--- Exercise ---
Arrange the lines from the very first through the one containing "даже любовь." as a Markdown table with two columns, Row for the row number and Line for the line itself, leaving out any blank lines.

*** Block opens ***

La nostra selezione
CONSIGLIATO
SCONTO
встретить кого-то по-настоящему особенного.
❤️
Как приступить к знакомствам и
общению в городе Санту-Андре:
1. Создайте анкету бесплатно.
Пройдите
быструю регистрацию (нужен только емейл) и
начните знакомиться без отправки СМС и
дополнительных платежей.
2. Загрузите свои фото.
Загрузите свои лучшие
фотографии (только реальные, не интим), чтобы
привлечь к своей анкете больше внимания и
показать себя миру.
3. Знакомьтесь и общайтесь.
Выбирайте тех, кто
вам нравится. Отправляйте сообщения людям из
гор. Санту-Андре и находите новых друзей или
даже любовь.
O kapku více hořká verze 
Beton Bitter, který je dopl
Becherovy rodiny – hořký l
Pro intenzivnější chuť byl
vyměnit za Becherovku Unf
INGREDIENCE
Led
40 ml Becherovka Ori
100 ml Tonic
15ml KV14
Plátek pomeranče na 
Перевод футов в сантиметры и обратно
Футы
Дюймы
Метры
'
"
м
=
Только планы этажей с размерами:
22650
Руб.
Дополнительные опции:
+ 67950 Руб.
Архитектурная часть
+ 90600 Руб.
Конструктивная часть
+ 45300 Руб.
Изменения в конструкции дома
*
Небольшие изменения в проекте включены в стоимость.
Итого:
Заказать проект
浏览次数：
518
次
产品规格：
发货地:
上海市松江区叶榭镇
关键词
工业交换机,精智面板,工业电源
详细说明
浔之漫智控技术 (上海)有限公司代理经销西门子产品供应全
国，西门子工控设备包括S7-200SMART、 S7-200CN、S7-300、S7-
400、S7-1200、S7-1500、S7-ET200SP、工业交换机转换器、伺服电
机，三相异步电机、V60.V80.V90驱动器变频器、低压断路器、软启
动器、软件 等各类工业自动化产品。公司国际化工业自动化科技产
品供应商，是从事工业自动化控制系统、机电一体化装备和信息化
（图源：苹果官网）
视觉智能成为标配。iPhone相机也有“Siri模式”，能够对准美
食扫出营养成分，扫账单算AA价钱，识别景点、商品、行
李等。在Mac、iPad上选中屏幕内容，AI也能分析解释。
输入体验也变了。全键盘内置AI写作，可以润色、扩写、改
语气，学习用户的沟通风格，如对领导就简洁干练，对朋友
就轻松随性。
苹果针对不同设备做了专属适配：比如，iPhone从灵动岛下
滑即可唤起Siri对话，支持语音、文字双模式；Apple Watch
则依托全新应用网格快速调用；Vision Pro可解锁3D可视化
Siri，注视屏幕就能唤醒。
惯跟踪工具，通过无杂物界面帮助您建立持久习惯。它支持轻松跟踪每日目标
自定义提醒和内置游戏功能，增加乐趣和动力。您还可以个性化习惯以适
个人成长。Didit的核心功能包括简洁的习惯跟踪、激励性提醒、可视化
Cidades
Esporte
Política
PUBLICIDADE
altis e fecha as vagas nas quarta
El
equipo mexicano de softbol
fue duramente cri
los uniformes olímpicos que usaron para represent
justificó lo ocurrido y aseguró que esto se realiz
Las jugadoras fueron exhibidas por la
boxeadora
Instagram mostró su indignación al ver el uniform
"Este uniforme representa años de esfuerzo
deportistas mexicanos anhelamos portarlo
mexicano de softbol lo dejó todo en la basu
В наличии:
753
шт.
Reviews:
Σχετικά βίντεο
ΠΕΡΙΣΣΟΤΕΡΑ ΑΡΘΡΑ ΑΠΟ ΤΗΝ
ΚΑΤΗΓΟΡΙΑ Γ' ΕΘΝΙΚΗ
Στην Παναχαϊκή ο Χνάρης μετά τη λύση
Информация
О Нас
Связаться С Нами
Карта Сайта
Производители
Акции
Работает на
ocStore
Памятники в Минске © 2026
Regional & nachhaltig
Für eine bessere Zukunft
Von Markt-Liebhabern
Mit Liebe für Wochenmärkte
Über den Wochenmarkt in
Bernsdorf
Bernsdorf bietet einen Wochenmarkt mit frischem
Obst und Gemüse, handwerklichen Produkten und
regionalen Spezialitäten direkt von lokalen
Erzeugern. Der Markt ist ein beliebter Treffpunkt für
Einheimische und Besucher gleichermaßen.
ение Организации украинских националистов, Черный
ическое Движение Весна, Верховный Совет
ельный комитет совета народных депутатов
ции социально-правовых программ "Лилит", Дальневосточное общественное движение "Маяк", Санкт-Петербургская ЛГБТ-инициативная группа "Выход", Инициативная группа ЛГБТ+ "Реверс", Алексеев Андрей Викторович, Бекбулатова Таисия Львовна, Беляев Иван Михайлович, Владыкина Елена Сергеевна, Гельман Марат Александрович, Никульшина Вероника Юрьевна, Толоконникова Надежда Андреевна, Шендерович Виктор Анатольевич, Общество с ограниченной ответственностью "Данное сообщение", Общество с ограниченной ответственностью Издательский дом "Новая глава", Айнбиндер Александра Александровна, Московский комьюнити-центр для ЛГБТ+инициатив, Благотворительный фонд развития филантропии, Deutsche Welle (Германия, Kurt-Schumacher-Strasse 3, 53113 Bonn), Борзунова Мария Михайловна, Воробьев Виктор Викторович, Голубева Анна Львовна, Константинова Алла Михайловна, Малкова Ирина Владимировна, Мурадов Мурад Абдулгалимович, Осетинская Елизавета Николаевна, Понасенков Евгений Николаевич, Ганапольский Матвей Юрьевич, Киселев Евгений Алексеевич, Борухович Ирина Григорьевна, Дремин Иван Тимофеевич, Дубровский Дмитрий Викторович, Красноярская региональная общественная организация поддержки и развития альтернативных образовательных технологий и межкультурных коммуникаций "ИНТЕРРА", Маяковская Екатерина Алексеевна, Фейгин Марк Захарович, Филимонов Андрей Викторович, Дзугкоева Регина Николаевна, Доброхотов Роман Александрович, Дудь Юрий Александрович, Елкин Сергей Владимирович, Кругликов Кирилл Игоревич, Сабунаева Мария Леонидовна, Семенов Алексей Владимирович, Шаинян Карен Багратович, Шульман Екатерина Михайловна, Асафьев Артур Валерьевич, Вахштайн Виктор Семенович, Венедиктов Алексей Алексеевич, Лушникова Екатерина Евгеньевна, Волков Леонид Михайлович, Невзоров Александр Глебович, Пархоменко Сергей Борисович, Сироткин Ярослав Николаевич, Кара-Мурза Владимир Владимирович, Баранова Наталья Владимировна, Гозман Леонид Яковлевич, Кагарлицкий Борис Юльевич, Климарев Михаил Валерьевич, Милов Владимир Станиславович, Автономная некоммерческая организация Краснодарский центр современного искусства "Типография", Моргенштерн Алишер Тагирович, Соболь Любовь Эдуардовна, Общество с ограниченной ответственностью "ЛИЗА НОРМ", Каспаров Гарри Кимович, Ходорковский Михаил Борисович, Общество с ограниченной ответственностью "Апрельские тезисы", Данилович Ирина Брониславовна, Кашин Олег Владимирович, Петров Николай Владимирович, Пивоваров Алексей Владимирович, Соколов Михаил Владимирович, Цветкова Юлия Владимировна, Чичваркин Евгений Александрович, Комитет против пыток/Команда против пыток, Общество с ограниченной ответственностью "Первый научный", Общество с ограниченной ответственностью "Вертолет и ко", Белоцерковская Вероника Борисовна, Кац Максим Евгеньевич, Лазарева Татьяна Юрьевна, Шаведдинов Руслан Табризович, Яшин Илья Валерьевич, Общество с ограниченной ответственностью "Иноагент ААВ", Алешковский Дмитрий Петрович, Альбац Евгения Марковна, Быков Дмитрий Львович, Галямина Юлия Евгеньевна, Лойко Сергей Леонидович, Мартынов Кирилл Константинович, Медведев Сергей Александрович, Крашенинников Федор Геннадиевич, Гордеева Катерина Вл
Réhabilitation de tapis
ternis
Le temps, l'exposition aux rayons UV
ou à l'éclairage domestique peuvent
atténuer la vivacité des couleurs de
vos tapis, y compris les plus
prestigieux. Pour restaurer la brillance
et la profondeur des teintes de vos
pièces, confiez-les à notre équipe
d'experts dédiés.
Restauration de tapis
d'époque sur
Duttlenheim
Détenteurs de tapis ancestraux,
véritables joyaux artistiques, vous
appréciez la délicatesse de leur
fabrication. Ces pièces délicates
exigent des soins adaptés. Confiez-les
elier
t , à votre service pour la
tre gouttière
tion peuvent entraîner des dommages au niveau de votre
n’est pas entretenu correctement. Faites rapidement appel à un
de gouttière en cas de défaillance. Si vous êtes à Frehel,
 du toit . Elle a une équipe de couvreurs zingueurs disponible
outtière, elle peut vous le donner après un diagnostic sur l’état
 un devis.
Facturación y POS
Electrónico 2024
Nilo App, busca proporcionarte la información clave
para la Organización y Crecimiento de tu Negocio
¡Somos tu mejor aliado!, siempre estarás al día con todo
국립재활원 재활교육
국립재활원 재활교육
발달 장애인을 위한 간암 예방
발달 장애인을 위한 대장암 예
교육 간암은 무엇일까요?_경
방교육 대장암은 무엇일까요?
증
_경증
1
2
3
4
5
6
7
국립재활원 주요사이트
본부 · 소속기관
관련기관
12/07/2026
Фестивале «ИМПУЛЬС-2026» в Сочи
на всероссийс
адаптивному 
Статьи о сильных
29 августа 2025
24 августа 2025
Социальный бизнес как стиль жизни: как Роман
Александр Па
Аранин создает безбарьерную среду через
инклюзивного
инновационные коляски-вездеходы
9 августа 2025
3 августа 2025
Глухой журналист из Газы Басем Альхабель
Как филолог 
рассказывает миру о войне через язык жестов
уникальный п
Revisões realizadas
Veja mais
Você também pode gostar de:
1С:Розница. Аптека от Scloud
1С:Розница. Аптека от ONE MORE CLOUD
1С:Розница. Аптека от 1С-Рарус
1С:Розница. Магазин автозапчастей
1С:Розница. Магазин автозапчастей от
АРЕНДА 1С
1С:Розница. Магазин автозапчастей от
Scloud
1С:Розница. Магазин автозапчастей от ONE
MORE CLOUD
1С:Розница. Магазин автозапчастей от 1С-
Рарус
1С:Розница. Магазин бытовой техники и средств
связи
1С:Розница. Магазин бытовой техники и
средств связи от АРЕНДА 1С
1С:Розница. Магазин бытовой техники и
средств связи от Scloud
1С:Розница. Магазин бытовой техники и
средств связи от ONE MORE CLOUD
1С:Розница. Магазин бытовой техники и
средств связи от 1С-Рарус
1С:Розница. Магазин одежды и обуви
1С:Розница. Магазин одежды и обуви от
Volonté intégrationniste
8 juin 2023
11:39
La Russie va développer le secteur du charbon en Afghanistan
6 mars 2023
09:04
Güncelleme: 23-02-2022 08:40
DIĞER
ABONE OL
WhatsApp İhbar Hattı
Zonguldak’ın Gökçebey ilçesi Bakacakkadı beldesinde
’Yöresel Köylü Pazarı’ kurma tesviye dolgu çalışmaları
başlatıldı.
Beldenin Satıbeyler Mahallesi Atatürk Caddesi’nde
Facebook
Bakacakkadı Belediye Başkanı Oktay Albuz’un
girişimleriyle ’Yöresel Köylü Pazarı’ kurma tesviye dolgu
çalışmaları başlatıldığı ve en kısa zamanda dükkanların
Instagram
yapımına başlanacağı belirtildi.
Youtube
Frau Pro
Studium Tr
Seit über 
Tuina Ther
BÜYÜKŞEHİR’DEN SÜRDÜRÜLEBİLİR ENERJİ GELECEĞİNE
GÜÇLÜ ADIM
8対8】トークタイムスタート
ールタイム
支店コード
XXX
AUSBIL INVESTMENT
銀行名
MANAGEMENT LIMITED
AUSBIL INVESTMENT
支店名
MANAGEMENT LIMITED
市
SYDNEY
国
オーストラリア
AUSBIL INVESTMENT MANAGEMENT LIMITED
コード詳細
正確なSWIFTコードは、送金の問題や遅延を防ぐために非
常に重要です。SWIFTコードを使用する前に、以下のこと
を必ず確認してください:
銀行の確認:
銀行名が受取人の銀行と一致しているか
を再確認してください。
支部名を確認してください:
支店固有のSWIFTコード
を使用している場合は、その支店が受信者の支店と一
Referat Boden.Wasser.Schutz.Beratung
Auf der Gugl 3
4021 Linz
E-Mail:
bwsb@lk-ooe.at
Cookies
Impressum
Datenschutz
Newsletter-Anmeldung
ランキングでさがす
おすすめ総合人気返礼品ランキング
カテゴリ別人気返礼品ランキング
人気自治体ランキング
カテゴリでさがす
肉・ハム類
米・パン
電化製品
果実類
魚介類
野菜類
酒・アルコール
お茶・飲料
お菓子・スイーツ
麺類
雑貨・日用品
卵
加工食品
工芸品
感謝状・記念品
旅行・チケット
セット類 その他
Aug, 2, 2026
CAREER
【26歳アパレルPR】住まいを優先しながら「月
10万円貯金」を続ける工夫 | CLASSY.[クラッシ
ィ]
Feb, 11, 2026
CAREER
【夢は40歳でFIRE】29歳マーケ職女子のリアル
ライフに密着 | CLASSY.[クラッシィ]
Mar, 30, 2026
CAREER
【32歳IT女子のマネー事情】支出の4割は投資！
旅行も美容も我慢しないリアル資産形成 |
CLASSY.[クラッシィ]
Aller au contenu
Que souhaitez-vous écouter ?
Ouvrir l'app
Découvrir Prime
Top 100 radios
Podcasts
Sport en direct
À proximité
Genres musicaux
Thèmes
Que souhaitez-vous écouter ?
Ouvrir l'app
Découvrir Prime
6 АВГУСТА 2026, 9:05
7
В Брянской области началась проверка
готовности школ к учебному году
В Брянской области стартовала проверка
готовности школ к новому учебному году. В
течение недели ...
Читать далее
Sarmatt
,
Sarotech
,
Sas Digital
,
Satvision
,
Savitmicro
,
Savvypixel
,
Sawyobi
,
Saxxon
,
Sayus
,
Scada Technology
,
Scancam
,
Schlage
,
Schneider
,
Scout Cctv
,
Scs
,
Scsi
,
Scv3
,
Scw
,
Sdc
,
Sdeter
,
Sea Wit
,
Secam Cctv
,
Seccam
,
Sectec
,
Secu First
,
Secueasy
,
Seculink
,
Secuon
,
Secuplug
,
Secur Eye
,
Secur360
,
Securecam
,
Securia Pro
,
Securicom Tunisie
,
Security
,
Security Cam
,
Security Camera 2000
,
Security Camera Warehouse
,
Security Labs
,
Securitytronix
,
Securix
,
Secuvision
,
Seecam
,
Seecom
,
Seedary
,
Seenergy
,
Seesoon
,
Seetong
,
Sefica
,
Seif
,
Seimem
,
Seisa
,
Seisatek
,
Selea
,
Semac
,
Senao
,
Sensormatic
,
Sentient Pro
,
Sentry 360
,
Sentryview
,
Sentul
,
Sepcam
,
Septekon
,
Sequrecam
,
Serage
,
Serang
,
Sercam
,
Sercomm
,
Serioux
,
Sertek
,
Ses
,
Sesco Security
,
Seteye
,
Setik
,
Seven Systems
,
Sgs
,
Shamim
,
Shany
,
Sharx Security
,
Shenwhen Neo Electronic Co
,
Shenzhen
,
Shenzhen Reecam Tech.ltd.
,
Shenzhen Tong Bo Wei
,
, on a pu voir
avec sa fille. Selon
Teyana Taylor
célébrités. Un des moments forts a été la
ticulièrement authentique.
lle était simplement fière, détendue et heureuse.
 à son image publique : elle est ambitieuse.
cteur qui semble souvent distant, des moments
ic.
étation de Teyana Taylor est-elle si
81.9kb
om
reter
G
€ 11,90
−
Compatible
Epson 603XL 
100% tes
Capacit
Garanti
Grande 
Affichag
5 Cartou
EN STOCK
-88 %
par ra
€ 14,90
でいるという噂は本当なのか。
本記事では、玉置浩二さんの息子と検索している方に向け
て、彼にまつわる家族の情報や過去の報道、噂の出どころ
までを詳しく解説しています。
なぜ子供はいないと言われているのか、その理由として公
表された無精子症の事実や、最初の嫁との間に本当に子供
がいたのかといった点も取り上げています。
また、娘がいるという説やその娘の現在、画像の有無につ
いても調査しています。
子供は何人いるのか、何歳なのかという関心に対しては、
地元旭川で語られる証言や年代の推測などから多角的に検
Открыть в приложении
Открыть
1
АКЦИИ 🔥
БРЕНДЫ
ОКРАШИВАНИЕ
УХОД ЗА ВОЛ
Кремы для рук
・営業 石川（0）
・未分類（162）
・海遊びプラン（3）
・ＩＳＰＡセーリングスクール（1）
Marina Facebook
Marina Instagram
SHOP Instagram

*** Block closes ***

--- Written solution ---
| Row | Line |
|---|---|
| 1 | La nostra selezione |
| 2 | CONSIGLIATO |
| 3 | SCONTO |
| 4 | встретить кого-то по-настоящему особенного. |
| 5 | ❤️ |
| 6 | Как приступить к знакомствам и |
| 7 | общению в городе Санту-Андре: |
| 8 | 1. Создайте анкету бесплатно. |
| 9 | Пройдите |
| 10 | быструю регистрацию (нужен только емейл) и |
| 11 | начните знакомиться без отправки СМС и |
| 12 | дополнительных платежей. |
| 13 | 2. Загрузите свои фото. |
| 14 | Загрузите свои лучшие |
| 15 | фотографии (только реальные, не интим), чтобы |
| 16 | привлечь к своей анкете больше внимания и |
| 17 | показать себя миру. |
| 18 | 3. Знакомьтесь и общайтесь. |
| 19 | Выбирайте тех, кто |
| 20 | вам нравится. Отправляйте сообщения людям из |
| 21 | гор. Санту-Андре и находите новых друзей или |
| 22 | даже любовь. |